15.4.2008
In a letter addressed to both the US State Department and
the Federal Bureau of Investigation, Sri Lanka's embassy
in Washinton has strongly protested over the screening of
pro-LTTE film 'My daughter the terrorists,' sources said.
The
film, a documentary on the lives and faiths of two female
Tamil Tigers produced by Norwegian filmmaker Beate Arnestad,
was featured in a documentary film festival in Durham,
North Carolina on April 4. According to film critics the
film was a blatant propaganda exercise glorifying suicide
bombers and terrorism in Sri Lanka.

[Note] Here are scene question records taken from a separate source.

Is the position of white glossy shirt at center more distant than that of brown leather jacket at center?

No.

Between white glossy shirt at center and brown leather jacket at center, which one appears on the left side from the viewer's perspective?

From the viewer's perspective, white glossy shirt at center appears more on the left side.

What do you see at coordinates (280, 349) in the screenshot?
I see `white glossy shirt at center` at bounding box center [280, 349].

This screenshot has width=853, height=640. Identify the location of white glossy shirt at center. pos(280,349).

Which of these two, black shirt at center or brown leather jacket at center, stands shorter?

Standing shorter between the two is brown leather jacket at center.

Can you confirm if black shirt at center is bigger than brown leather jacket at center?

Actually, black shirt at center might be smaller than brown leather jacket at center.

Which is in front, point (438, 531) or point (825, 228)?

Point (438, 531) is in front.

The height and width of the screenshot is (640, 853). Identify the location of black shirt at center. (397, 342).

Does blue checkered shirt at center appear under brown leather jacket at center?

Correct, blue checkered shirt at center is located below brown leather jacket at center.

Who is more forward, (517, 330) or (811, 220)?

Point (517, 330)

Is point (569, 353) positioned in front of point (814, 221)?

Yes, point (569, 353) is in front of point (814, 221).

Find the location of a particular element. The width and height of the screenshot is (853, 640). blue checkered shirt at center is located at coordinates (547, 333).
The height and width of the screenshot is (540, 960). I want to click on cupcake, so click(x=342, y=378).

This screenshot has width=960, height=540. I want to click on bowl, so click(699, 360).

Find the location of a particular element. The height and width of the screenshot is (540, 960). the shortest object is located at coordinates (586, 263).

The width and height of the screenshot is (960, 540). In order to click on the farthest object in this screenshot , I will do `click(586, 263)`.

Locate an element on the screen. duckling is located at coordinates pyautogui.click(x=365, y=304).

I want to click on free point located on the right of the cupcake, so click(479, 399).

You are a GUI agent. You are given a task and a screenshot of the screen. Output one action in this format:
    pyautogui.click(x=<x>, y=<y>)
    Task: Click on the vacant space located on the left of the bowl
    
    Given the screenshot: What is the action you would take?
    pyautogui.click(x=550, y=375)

They are of the view
that these types of films would encourage would-be suicide
bombers to join terrorist organizations that are a threat
to the interests of the United States and other democratically
elected Governments.
"Earlier,
the Sri Lanka embassy in Washington has urged the authorities
of the US State Department and the FBI to take appropriate
measures in preventing screening of the controversial
film during the four-day festival," Foreign Media
reported earlier this month.
The
film is said to be a distortion of exploitation of the
freedom of speech guaranteed by the First Amendment, an
official statement said in Colombo.
"My
daughter the terrorist" has audaciously portrayed
a 12-year-old Tamil girl's path towards becoming a suicide
bomber, trained and brain-washed by the LTTE terrorist
movement, the release quoted sources from Sri Lankan Foreign
Ministry as saying.
It
goes on to say that the Norwegian producer Beate Arnestad
had arrived in Sri Lanka during the Ceasefire Agreement
period and entered Wanni "without the permission
of the Foreign Ministry or any responsible state body
for the filming of the movie".
"Sri
Lankan expatriates from all over the US have risen in
indignation and fury at the gross insensitivity of the
organisers of the film festival," The release said.